Create a small sample markdown file as follows, called hello.md for example:

# Markdown Example

Markdown is a *markup* language.

Open python again and type the following. You need to indent the last line (four spaces is usual) and press ENTER twice at the end.

import mistletoe
with open('hello.md', 'r') as file:
    mistletoe.markdown(file)

This should print the markdown rendered to HTML, e.g.

<h1>Markdown Example</h1>\n<p>Markdown is a <em>markup</em> language.</p>

Python version 3 came out in 2008 and has some syntax changes compared to Python 2 (print "hello world" became print("hello world")). Version 2 is now considered deprecated; but the transition was long and extremely painful because changing the syntax of a thing like the print statement leads to an awful lot of code breaking and an awful lot of people preferring not to fix their code and instead just keep an old version of Python installed.

So whilst we were dealing with this it was typical for a system to have multiple versions of Python installed python2 for the old one and python3 for the newer on (and even then these were often symlinks to specific subversions like python2.6), and then python being a symlink for whatever your OS considered to be the "supported" version.

Different OSs absolutely had different versions of Python (MacOS was particularly egregious for staying with Python 2 for far longer than necessary) and so a solution was needed, because this was just breaking things while OS designers bickered.

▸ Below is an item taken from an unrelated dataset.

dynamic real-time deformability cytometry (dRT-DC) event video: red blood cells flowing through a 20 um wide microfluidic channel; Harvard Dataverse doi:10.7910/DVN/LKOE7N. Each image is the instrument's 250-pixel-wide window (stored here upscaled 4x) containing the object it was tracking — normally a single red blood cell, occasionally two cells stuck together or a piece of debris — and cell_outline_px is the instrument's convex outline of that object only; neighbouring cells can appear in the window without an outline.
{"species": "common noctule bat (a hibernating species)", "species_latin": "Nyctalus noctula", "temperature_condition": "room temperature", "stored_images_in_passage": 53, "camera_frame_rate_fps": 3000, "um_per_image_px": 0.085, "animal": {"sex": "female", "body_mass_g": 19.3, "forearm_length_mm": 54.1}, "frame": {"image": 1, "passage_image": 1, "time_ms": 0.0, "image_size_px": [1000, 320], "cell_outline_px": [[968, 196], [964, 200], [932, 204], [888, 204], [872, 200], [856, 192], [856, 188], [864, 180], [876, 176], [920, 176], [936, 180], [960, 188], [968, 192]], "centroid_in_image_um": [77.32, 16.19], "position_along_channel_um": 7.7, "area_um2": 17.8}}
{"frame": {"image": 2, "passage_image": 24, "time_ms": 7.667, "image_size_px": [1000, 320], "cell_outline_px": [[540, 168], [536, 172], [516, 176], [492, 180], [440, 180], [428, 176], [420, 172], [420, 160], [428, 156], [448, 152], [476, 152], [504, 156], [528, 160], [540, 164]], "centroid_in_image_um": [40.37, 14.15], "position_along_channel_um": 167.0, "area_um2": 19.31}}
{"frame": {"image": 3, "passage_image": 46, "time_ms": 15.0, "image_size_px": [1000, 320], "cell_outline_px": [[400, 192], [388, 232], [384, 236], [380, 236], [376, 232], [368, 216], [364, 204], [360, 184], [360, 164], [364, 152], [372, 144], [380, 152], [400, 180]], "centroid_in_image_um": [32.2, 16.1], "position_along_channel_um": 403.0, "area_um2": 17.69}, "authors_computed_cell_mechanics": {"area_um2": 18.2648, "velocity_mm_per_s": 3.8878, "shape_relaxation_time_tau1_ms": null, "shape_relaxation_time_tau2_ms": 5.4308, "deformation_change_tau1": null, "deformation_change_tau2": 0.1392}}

The solution is that for most dependencies (except for compiled libraries) we generally use a programming language's own package manager and ignore what the OS provides. For Python that means pip (occasionally called pip3 or pip2).

Sometimes you'll see things telling you to install a package with sudo pip install but don't do that! It will break things horribly eventually. You can use pip without sudo, by passing the --user option which installs packages into a folder in your home directory (~/.local) instead of in /usr which normally requires root permissions.

Sometimes you'll still need to install a package through the OSs package manager (numpy and scipy are common because they depend on an awful lot of C code and so are a pain to install with pip as you have to fix the library paths and dependencies manually) but in general try and avoid it.

Python used to manage your OS should be run by the system designers; Python used for your dev work should be managed by you. And never the twain shall meet.

Scipy

We often use scipy for statistics, so you may as well install that too. Unfortunately, pip will not help you here because scipy depends on a C library for fast linear algebra. You could go and install all the dependencies (and you might have to do this if you need a specific version of it), but it turns out Debian has it all packaged up as a system package: Try searching for it with apt search scipy.

The following commands show if it is correctly installed, by sampling 5 times from a Normal distribution with mean 200 and standard deviation 10:

from scipy.stats import norm
norm(loc=200, scale=10).rvs(5)

This should print an array of five values that are not too far off 200 (to be precise, with about 95% confidence they will be between 180 and 220 - more on this in Maths B later on).

Avoiding sudo

If you need to install libraries you might be tempted to install them for all users by using sudo pip but this can lead to pain! If you alter the system libraries and something in the system depends on a specific version of a library then it can lead to horrible breakage and things not working (in particular on OSs like Mac OS which tend to update libraries less often).

Python comes with a mechanism called venv which lets you create a virtual python install that is owned by a user: you can alter the libraries in that without sudo and without fear of mucking up your host system. Read the docs and get used to using it---it'll save you a world of pain later!

pip freeze | tee requirements.txt will list all the packages your using and what version they are and save them in a file called requirements.txt.

pip install -r requirements.txt will install them again!

This makes it super easy to ensure that someone looking at your code has all the right dependencies without having to reel off a list of go install these libraries (and will make anyone whoever has to mark your code happy and more inclined to give you marks).